Christiane Lambert : « Redorer la bannière du monde agricole »

Christiane Lambert, présidente de la FNSEA, sera l'invitée nationale du congrès de la FDSEA de la Drôme, le 9 mars à Claveyson. L'occasion, avant sa venue dans notre département, de faire plus ample connaissance avec elle.
Christiane Lambert : « Redorer la bannière du monde agricole »

Christiane Lambert, vous êtes à la tête du plus grand syndicat agricole français, la FNSEA. Comment concevez-vous l'engagement syndical ?
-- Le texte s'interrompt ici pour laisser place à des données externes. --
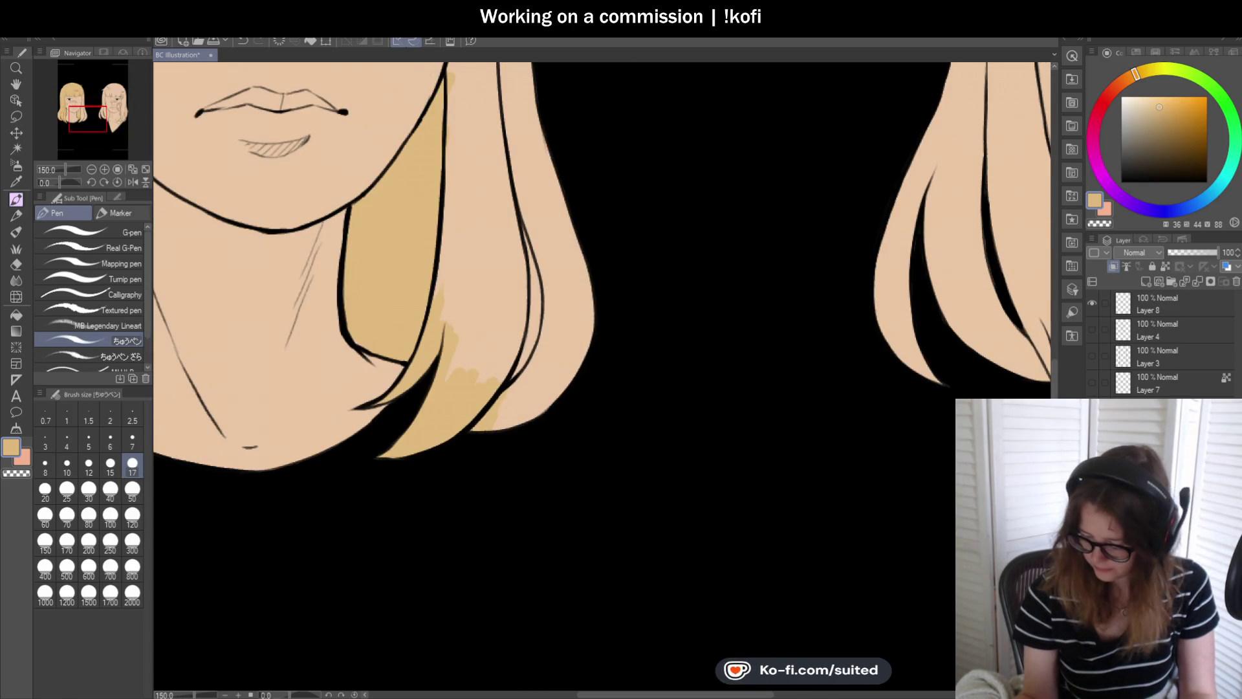
scroll(705, 346, "up", 1)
Christiane Lambert : « L'engagement syndical, c'est donner son temps, son énergie, son enthousiasme pour porter la voix des agriculteurs à tous les échelons (département, canton, commune, intercommunalité...), partout où se prennent des décisions qui touchent de près ou de loin l'agriculture. C'est aussi se former régulièrement à la connaissance des dossiers, entre autres, pour représenter au mieux les agriculteurs. L'engagement syndical consiste à conjuguer l'écoute, la négociation, l'arbitrage et à rendre compte aux agriculteurs des avancées afin de garder le lien ascendant et descendant. C'est engageant mais c'est aussi gratifiant. »


Y'a-t-il selon vous une vocation de l'engagement ?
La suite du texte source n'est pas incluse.